TZP is, without a fragment of doubt, one of the finest movies Indian film industry has seen in the past year. It was an attempt to throw light on the forgotten and often overlooked issues prevailing in children such as dyslexia. Same way, TZP was successful in creating awareness of such ailments among parents.

But, unfortunately, it wasn’t devoid of all the Bollywood’s glitz and glamour. It had hummable songs and a clearly etched out relationship thread between a teacher and a dyslexic boy that was solely an insertion to evoke the so called sentiments of the viewers. It was anything but subtle and in your face, and hence not close to real life. After all, Aamir is a businessman who has apparently only looked at the script from the scope-at-the-box-office perspective.

So our hearts went out for the characters of the movie. We cried and sympathized for Ishaan and his parents and felt fondly for the teacher Nikumbh – but then did we not do the same thing for Dilwale Dulhaniya Le Jayenge and Dil to Paagal Hai - the crying? So where is the difference? Oh yeah, there is no song and dance routine and the most inevitable heroine – but is that innovation at all? May be for Bollywood.

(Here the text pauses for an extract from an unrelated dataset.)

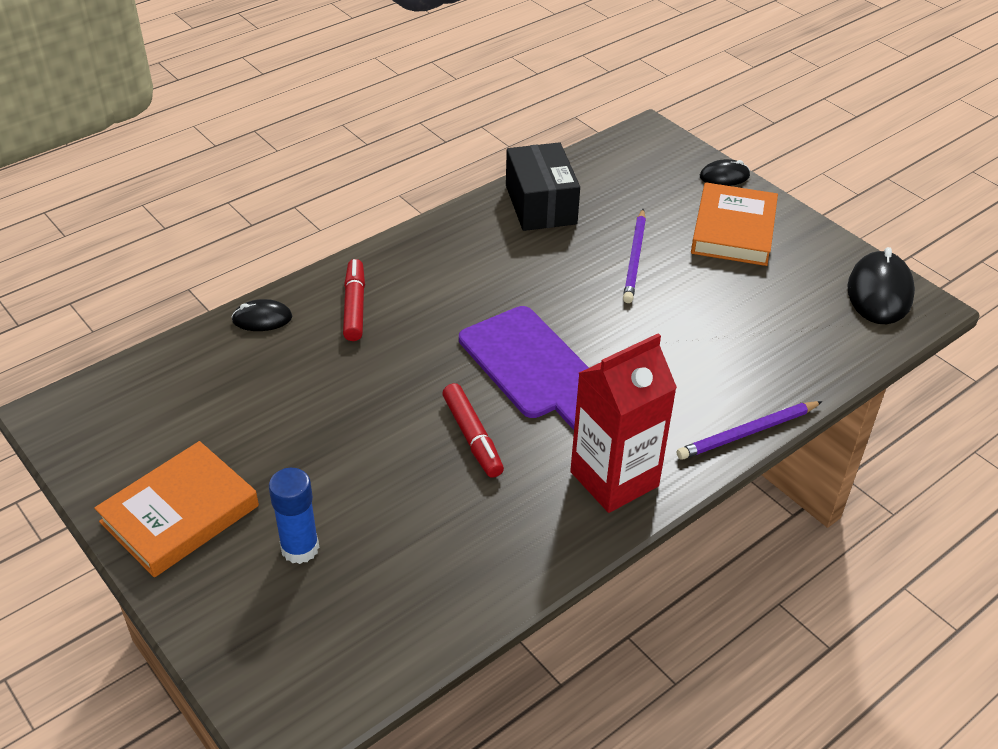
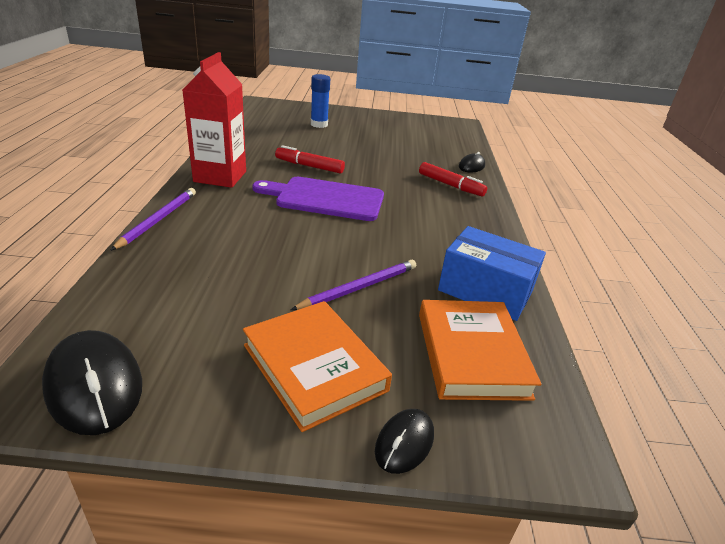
camera: 130 degrees right, 10 degrees down
(180, 514) = (371, 119): orange book -> orange book (471, 354)
(540, 204) = (485, 290): black box -> blue box
(635, 258) = (359, 287): purple pencil -> purple pencil turned 90 degrees clockwise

Attaining commercial success should not shun a movie from appearing for Oscars, I agree. But isn’t Oscar given away for movies that are considered fine, with a message that often trades commercial viability for the need to sound real?

TZP is a bitter pill, necessarily intended to be good medicine, but heavily sugar coated and hence, I doubt, not suitable for consumption by the Oscars. It’s more Bollywood than world cinema.

So what does it leave TZP with? All the awards that Indian government and all the other film-based organizations in India could possibly give away. Because it’s a good cinema by Indian standards - not necessarily by world standards. And world cinema has most certainly seen better movies that focused on the same issue.

On the other hand, there is a gem purposely and conveniently avoided by the bureaucrats during the selection process. The Marathi movie Tingya, which is set in a Maharshtrian village and narrates the life of a rural boy and his love and friendship for his bull. It’s hard-hitting and real and had already been shown in enough and more film festivals all over the world. Besides, it has also won numerous awards in those film festivals.

Tingya also touches upon on the burning issues of rural Maharashtra – they are issues of rural India, precisely – like farmer suicide, unemployment, and lack of proper education. Only that you or I do not know Tingya existed until the producer decided to send it as an Independent entrant to the Oscars in the foreign language category – for which TZP is making an entry officially with the red carpet honors.

Somehow doesn’t Tingya feel like a better bet than the tale of a friendship between a super rich dyslexic kid and his boarding school art teacher?